As I write this, reality has finally caught up with the reality-show president. After six months of denying the threat, doubting the science, denigrating public health professionals, Trump has tested positive for Covid-19. It is surprising that it has taken this long given his refusal to take the basic precautions recommended by public health officials around the world, as if an acknowledgement of vulnerability to disease (by wearing a mask, for example) is a sign of personal weakness. “I learned a lot about Covid,” he says glibly. “I learned it by really going to school. This is the real school. This isn’t the let’s-read-the-books school. And I get it. And I understand it. And it’s a very interesting thing and I’m going to be letting you know about it.” So ten months after the first warnings from our national security apparatus we are supposed to believe that he “gets it” because he has the disease. Warnings weren’t enough; briefings weren’t sufficient; 210,000 American deaths (and over 1 million worldwide) made no impact. As he has his entire adult life, Trump sees himself at the center of everything. Unless he is sick, a global pandemic has no real meaning.

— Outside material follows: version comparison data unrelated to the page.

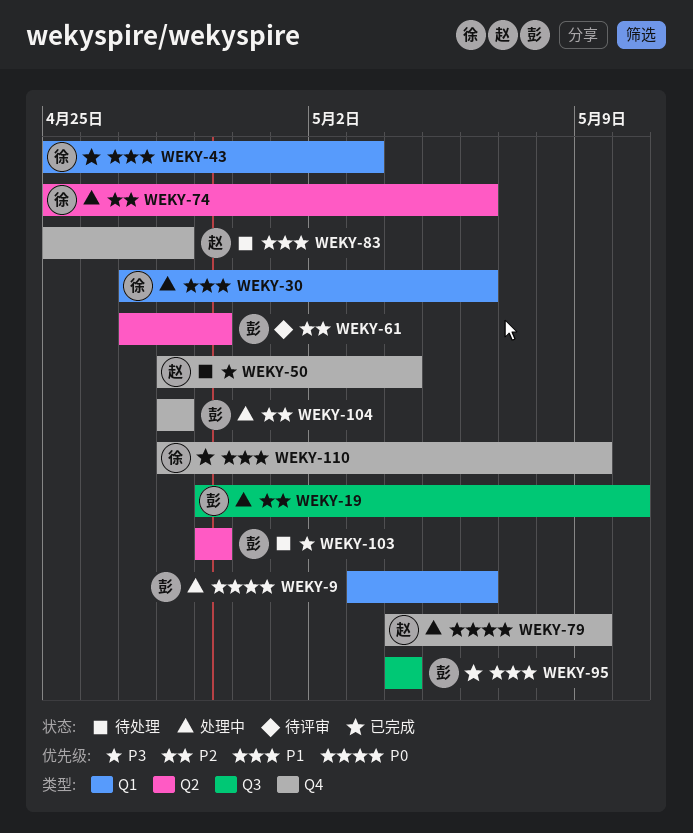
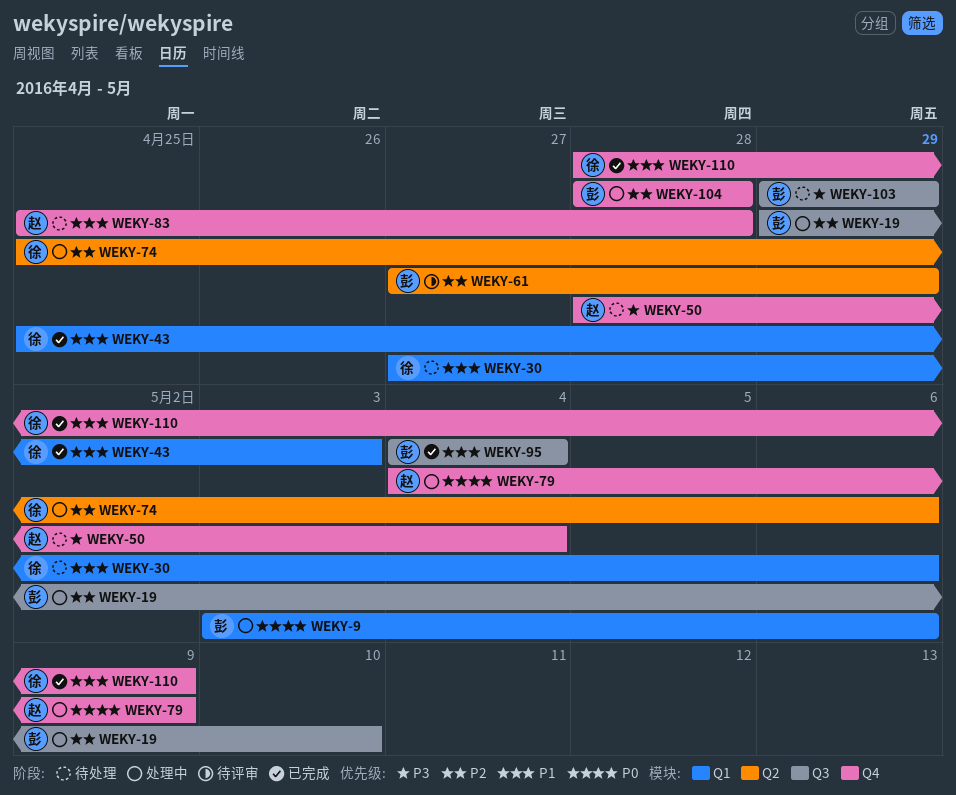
WEKY-30, status: 处理中 -> 待处理
WEKY-103, label: Q2 -> Q3

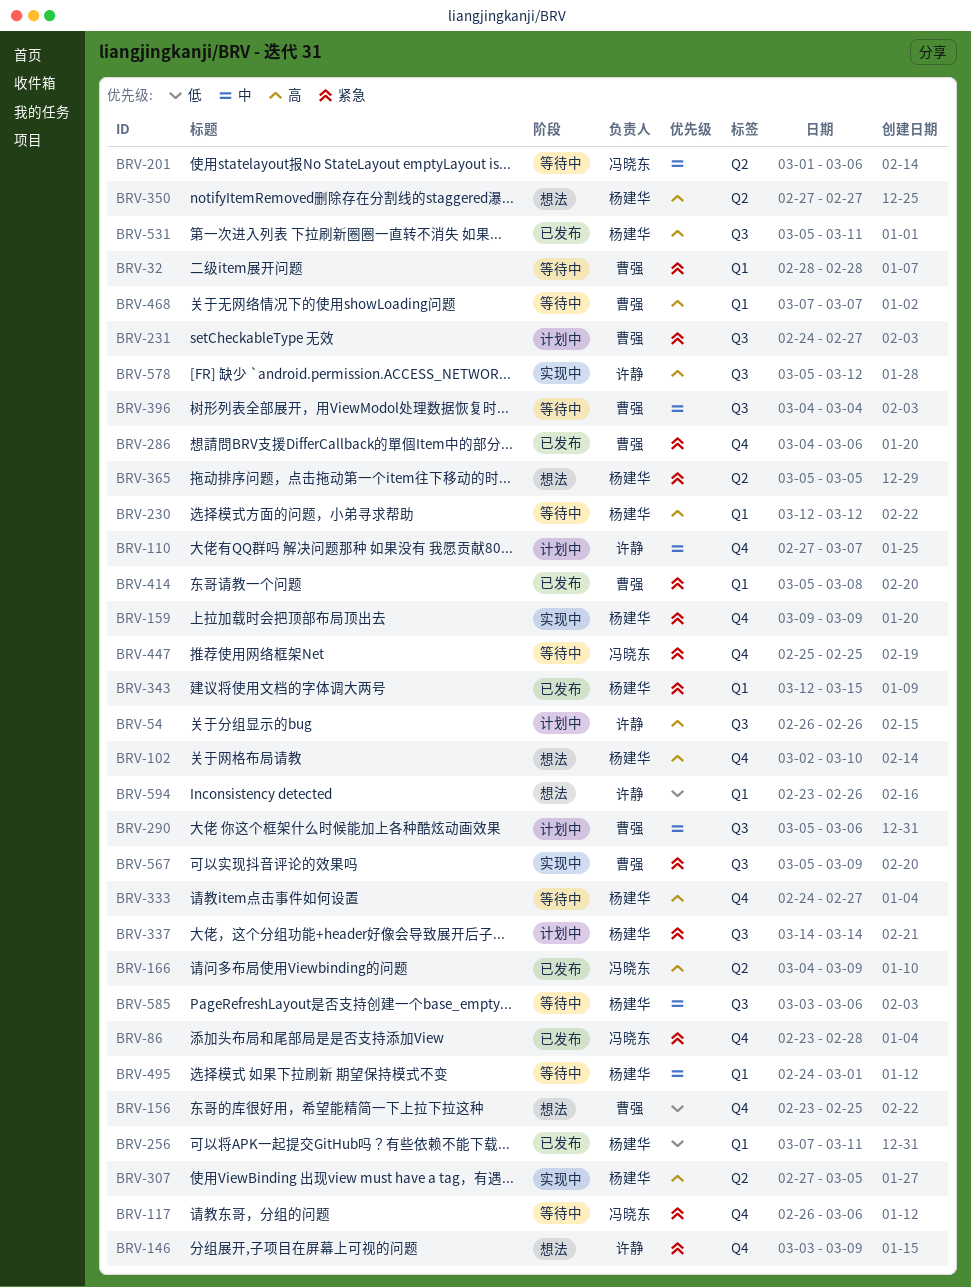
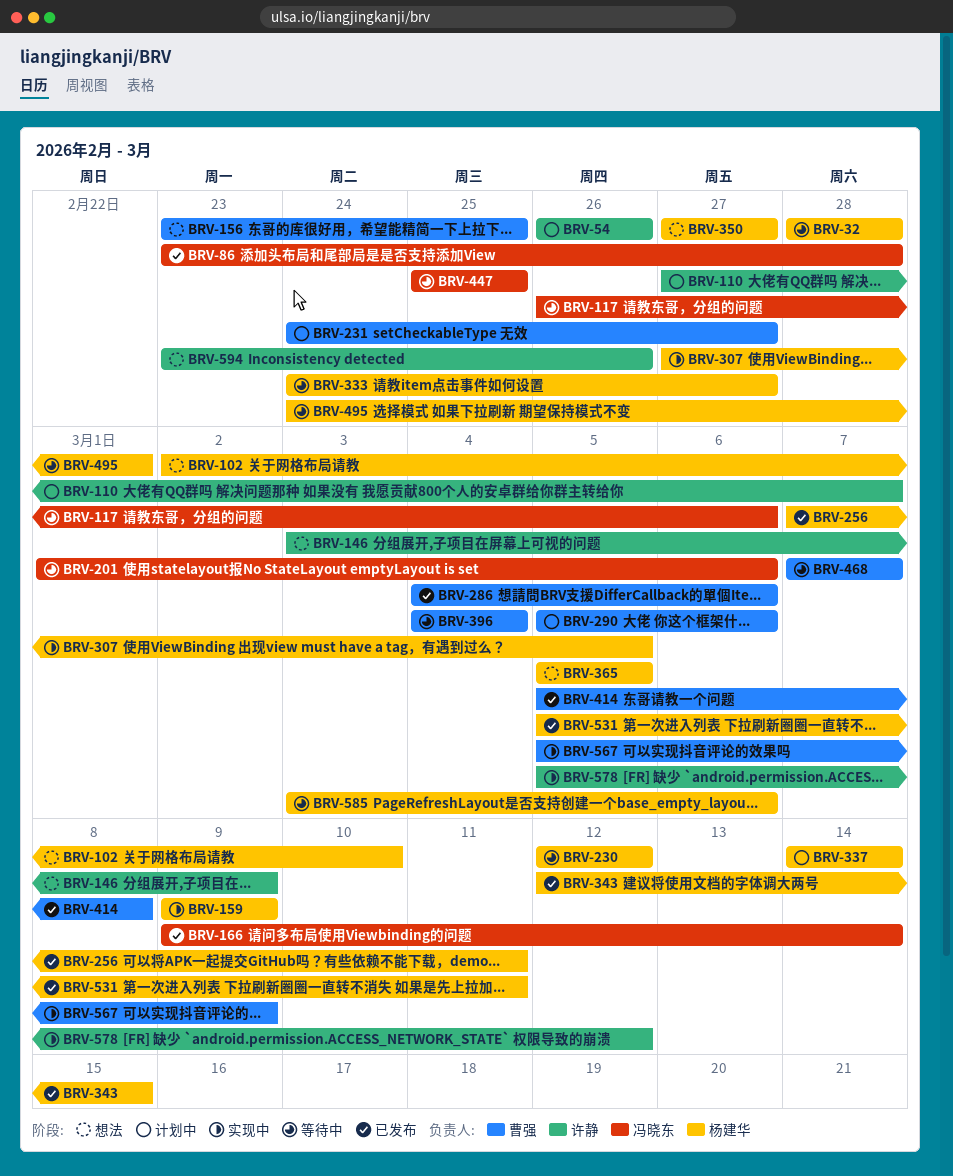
BRV-32, owner: 曹强 -> 杨建华
BRV-166, start: Mar 4 -> Mar 9
BRV-166, due: Mar 9 -> Mar 14

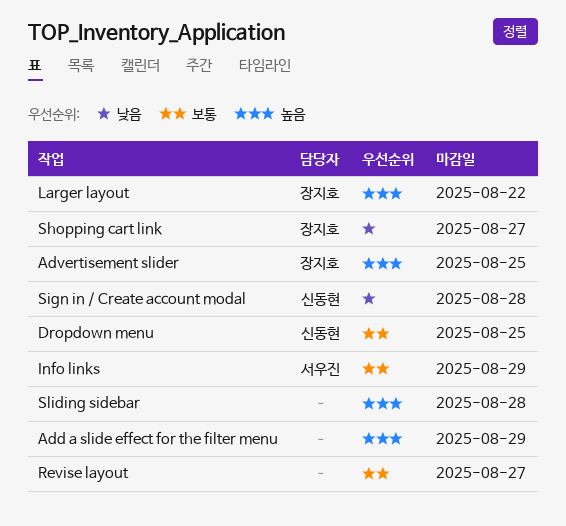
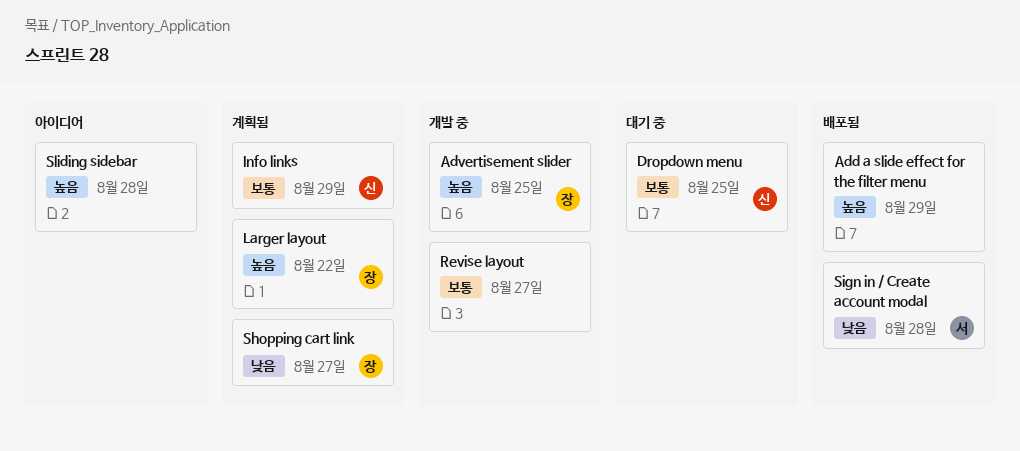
Info links, owner: 서우진 -> 신동현
Sign in / Create account modal, owner: 신동현 -> 서우진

We have gone from a government that many simply didn’t trust, to government that no one can trust. The reasons for past mistrust of government are many and varied, and help explain (in part) how we came to our present predicament. The reason nobody can trust today’s government is quite simple: when it is impossible to know whether anyone is speaking the truth it is safest to assume that none of them is. Some of the lies are obvious; some are outed as falsehoods soon after they are uttered; and still others might not be known until days later when they are flatly contradicted by the next statement of alternative fact.
The problem, of course, is that this is real life. We find ourselves now living not in the world where “up” and “down” are clear directions; instead we inhabit the conspiracy-driven dystopia of a Thomas Pynchon novel. It’s good entertainment but an abysmal alternative to science and the rule of law.